The distribution of ages of individuals in the dataset
Determine if there is a significant different in the distribution of diagnoses a year prior to a heart attack vs 2 years prior to a heart attack.

run additional_viz.py

There are two surface-level observations I would like to make based on these visualizations.

It is good to see that there isn't a strong bias in the age of the individuals in the dataset. If this was not so, it could significantly skew the quality of the classifier.
It appears as though ICD-9 codes 401.1 and 250.0 are both decent long-term predictors of being at risk for a heart attack.

ICD-9	Description
401.1	Benign essential hypertension
250.0	Diabetes mellitus without mention of complication

Considering hypertension and diabetes are both long-term health conditions, I think it makes sense that they would stand out in both of the charts above.

Applying Machine Learning Algorithms¶

I decided to apply the following classifiers to my dataset:

Decision Trees
Extra Trees Classifier
Gradient Boosted Trees
K-Nearest Neighbors
Logistic Regression
LSTM
Random Forest
Support Vector Machine
XGBoost

All of the code used to train, tune, and test these machine learning algorithms can be found in apply_ml_algs.py.
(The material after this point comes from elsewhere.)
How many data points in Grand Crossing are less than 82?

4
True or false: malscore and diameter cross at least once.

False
It is also worth noting that I had to adjust my data a little bit to be able to train the LSTM. Because LSTM's make predictions based on sequential data, the count-based data that I prepared above will not be usable here. The LSTM accepts a sequence of diagnosis codes for each individual. The code for preparing this data can also be found in apply_ml_algs.py.

run apply_ml_algs.py

Using TensorFlow backend.

It is worth noting that 10 trials isn't enough to make any definite statements, but my initial results suggest that tree-based methods and the LSTM are among the top performing classifiers. More trials and further parameter tuning would, of course, be ideal. However, due to my limited computational resources, this was not feasible.

I had hypothesized that the LSTM would have been the top performer. In some of my tests, it did out-perform all the other models, but only slightly. With limited computational resources, it is difficult to determine the optimal topology for an LSTM.

Conclusion¶

I set out to make a classifier to predict whether or not somebody is at risk for having a heart attack. My best classifier averaged about 86.5% accuracy.
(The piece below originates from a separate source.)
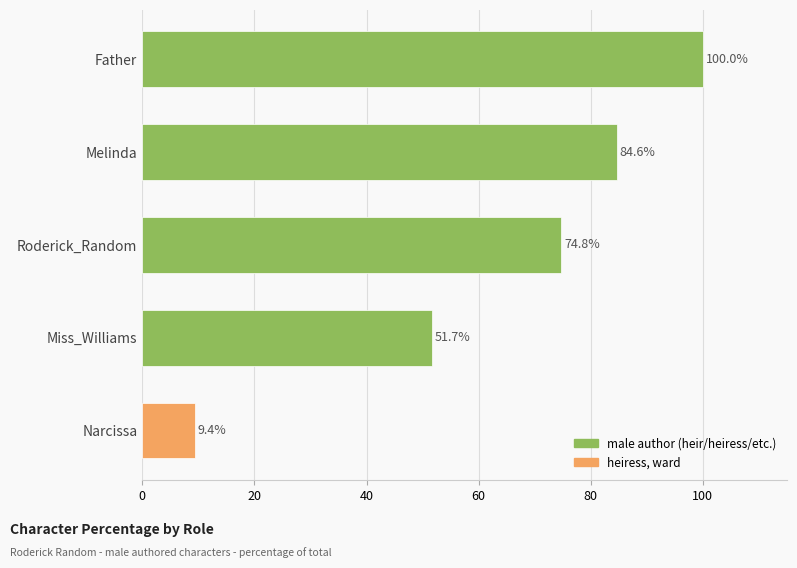

At which label is the value closest to 54?

Miss_Williams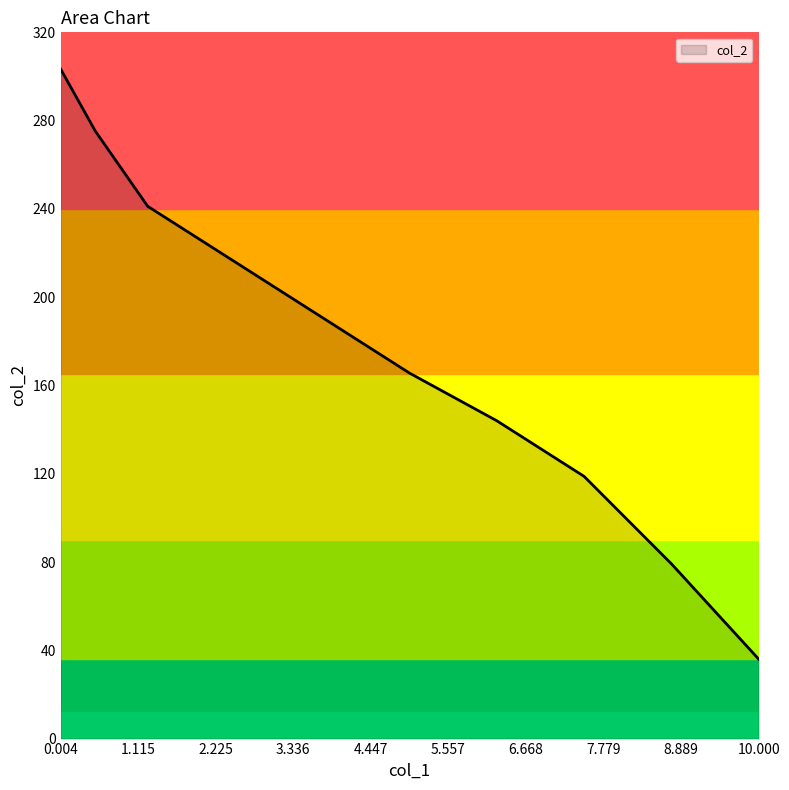

What is the greatest value displayed?

303.3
The next step would be to get a hold of a larger dataset. Having only 1,100 patients that had had a heart attack makes me a little skeptical of my results. Another next step would be to run these models on a system with more computational power. The LSTM was particularly computationally intensive. With greater resources, it would be much easier to zero in on a better topology.

All things considered, I consider this to be a very respectable start.